"And 'The Mill on the Floss'?" he said.
"And 'Scenes from Clerical Life,'" said Mr. Flower. "There are some rare strokes of nature there."
And so they went on comparing notes, till a little blue-eyed girl of about seventeen appeared, carrying a dainty lunch for Henry, and telling Mr. Flower that his own lunch was ready.
"This is my daughter of whom I spoke," said Mr. Flower.
"She who reads Thackeray and George Eliot to you?" said the Man in Possession; and, when they had gone, he said to himself "What a bright little face!"
CHAPTER XXI
LITTLE MISS FLOWER
Little Miss Flower continued to bring Henry his lunch with great punctuality each day; and each day he found himself more and more interested in its arrival, though when it had come he ate it with no special haste. Indeed, sometimes it almost seemed that it had served its purpose in merely having been brought, judging by the moments of reverie in which Henry seemed to have forgotten it, and to be thinking of something else.

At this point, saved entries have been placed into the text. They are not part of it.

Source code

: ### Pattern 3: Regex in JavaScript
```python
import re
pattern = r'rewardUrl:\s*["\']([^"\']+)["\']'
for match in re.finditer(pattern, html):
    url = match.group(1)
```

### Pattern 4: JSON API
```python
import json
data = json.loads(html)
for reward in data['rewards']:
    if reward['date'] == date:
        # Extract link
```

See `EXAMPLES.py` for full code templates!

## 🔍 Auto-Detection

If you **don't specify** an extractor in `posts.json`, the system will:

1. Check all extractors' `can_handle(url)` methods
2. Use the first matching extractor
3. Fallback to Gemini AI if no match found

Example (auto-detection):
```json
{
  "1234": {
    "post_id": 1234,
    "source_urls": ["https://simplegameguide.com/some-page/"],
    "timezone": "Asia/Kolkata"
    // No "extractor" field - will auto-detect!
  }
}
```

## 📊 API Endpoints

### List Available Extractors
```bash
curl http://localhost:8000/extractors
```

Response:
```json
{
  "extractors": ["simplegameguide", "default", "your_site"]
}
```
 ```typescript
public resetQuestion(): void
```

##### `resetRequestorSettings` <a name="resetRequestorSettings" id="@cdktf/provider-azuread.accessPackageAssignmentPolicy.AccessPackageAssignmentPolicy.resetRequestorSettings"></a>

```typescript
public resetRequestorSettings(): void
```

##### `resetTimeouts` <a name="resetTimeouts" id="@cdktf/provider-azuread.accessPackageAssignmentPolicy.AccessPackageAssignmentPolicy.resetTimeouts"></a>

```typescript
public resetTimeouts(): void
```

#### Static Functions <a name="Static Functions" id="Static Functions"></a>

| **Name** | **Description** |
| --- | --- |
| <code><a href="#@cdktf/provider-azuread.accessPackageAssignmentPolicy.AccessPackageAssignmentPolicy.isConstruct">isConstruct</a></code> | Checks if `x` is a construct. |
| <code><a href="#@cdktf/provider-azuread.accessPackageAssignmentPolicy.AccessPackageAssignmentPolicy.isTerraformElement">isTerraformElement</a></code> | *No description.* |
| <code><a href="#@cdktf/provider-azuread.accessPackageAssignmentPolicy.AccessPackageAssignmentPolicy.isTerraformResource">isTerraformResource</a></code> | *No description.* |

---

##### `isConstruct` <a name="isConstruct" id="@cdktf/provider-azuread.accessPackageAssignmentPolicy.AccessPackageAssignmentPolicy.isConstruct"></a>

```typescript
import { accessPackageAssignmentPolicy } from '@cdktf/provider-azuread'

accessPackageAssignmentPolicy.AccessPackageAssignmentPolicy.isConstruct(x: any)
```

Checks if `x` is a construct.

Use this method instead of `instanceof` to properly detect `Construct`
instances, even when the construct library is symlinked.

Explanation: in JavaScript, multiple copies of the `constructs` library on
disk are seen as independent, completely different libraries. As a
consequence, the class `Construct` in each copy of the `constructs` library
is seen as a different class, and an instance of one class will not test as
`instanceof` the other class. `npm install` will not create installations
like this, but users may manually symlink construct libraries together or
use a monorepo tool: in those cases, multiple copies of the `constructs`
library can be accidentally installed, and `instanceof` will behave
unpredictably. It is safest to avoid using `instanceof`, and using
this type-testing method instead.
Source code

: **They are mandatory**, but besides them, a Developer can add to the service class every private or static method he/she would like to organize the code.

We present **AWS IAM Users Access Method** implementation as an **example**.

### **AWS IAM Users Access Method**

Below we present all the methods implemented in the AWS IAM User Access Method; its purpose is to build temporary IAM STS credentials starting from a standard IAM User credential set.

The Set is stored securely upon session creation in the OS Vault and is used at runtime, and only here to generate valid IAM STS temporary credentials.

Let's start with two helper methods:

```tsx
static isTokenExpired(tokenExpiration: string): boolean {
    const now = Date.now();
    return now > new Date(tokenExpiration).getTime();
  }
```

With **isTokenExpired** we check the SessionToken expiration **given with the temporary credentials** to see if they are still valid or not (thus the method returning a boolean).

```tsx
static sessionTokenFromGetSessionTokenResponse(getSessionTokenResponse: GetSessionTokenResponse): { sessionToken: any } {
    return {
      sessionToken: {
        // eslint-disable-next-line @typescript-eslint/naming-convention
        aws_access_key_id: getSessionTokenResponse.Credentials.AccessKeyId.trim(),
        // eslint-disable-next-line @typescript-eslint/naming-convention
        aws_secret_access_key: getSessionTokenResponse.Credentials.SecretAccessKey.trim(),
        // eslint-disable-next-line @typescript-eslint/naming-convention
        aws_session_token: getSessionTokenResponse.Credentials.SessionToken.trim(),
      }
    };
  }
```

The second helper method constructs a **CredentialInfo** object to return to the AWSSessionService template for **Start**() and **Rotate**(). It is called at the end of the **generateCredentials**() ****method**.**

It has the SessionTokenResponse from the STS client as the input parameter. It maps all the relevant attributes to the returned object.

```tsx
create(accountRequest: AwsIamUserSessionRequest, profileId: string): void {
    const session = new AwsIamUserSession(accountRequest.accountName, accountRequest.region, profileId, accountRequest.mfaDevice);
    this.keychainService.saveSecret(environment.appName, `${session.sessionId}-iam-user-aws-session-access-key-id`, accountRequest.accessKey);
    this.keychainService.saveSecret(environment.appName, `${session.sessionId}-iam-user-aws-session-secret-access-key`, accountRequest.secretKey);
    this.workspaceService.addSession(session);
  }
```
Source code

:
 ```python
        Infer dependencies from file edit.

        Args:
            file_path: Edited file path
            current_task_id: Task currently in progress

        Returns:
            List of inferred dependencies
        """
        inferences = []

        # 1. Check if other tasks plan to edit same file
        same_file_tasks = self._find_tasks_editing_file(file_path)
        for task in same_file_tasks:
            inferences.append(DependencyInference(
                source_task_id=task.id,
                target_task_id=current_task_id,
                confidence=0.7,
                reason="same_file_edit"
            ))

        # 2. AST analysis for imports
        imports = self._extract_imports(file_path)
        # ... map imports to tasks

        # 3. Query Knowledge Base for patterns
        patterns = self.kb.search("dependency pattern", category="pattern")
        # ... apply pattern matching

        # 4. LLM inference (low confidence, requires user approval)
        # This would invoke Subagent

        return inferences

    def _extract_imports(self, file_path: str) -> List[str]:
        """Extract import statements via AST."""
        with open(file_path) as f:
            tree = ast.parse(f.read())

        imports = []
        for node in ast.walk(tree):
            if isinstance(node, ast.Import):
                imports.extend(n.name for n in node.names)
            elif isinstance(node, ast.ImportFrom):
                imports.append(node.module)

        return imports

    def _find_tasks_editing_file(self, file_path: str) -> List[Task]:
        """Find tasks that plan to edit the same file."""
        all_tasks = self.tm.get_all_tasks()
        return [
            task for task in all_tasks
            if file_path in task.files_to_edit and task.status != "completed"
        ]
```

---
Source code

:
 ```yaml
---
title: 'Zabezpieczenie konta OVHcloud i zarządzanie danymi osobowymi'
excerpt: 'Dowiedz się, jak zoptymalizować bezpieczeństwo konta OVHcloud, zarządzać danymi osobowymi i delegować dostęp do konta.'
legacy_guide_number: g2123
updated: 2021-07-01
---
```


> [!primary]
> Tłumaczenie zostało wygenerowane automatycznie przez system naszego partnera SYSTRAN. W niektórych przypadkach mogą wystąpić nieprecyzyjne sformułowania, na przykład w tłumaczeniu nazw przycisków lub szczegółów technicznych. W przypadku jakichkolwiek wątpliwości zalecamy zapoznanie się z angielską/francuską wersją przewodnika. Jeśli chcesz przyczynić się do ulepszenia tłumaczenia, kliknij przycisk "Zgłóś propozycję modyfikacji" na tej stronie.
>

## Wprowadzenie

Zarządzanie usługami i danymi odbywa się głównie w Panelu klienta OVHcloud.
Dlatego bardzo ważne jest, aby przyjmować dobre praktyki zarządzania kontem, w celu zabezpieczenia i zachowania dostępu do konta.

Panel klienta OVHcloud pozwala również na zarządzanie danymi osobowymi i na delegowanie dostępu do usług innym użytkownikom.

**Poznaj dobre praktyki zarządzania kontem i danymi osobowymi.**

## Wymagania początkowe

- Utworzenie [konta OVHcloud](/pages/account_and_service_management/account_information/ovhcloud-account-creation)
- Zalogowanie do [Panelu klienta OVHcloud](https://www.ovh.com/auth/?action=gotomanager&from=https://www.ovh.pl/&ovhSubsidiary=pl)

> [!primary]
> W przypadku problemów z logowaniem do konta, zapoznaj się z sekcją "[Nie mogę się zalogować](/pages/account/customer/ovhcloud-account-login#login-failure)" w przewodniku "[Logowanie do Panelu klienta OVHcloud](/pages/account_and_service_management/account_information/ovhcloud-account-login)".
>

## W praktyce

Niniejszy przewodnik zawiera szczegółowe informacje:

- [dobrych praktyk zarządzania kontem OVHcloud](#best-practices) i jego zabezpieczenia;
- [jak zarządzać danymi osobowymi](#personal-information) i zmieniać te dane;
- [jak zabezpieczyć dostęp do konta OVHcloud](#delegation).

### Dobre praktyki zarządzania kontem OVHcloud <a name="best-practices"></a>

Yes, he had soon begun to watch for that bright little face, and it was hardly to be wondered at; for, particularly come upon against such a background, the face had something of the surprise of an apparition. It seemed all made of light; and when one o'clock had come, and Henry heard the expected footsteps of his little waiting-maid, and the tinkle of the tray she carried, coming up the yard, her entrance was as though some one had carried a lamp into the dark office. Surely it was more like the face of a spirit than that of a little human girl, and you would almost have expected it to shine in the dark. When you got used to the light of it, you realised that the radiance poured from singularly, even disproportionately, large blue eyes, set beneath a broad white brow of great purity, and that what at first had seemed rays of light around her head was a mass of sunny gold-brown hair which glinted even in shadow.